月と太陽は対照的だ。明と暗、光と影。月は常に陰を担っている。そしてこの映画はまさにその月から放たれている鈍い光を描いているのである。
アフリカ系黒人の存在。アメリカでも住居を隅に追われ、黒人たち居住地とでもいうべきスラムのような街に、母親からも疎まれ居場所のないシャロンがいる。彼はまだ幼児であったが、差別された黒人の中でも、オカマといわれ、さらに黒人たちからいじめを受けている。
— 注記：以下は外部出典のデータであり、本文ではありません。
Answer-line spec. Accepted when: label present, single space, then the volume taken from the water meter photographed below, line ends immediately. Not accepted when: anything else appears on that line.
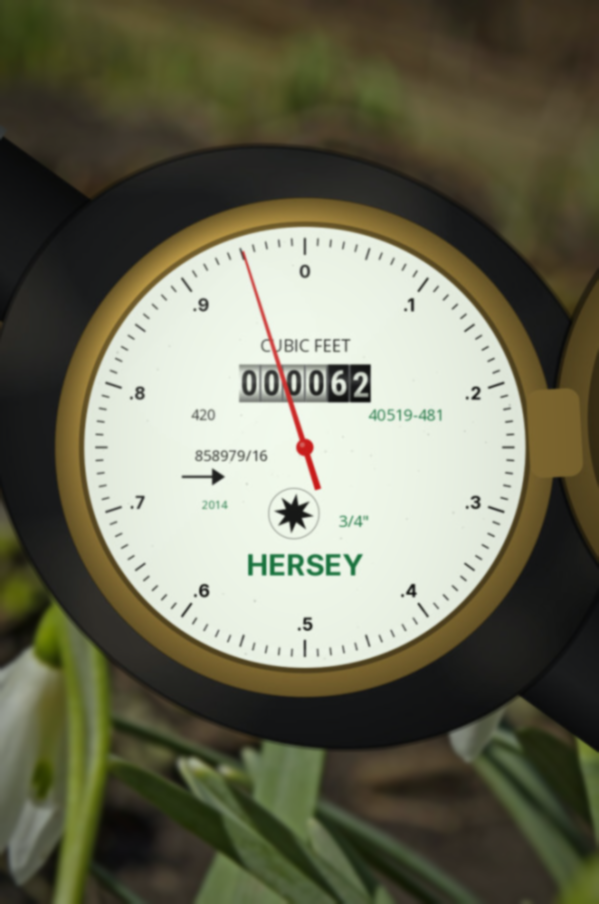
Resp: 61.95 ft³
生きる上で過酷な生存競争に、子供でありながらすでに行き場をなくし、日々を佇んでいるシャロン。この映画はそんなマイナーな人間の、それでも一条の光を求めてどうにか日常を生きる人間の話であります。
当然、この映画の視点は低く見据えられている。弱者たちが弱者を叩きのめして弱者たちの上に乗っかかり生きざるを得ないヒエラルキー社会の実情を強く感じる映画でもあります。
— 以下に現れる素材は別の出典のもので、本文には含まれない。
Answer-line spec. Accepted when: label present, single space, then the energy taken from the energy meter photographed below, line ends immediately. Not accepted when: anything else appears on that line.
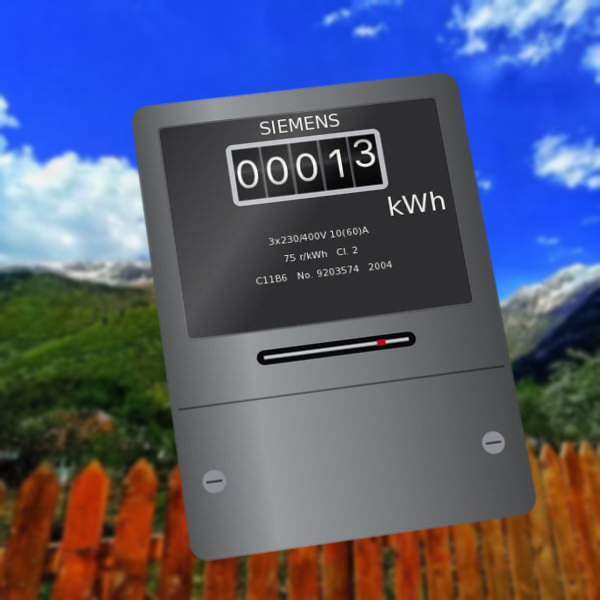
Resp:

でも、黒人たちが大勢出演する映画でこんなにも優しい映画を僕は今まで見たことがあったか。そう、この映画は背景は実に悲惨であるが、実に静かな映画なのである。
特に前半の屋外での撮影映像の秀逸さは息をのむほどだ。音響も心を刺すほど鋭く、すばらしい。最近のアメリカ映画では実に宝石のような作品であり、稀有だと思う。この余韻はしばらくは途切れることがないであろう。
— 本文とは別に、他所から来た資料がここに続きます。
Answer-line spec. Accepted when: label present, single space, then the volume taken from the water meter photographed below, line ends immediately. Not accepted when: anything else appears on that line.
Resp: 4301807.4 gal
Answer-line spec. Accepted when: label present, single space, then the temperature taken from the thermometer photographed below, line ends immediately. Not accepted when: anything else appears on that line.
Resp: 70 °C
やはり一番感動的なのは、時が流れても人を思う気持が変わらず、それを頼りに静かに人生を歩んで来た一人の男の心情である。これがこの映画の真髄を占めている。
確かにこれほど切なく、ピュアな作品も珍しい。アカデミー賞で争った「ラ・ラ・ランド」とテーマはそれほど相違がないのだが、設定は太陽と月ぐらいの差があり対照的である。いい映画である。秀作!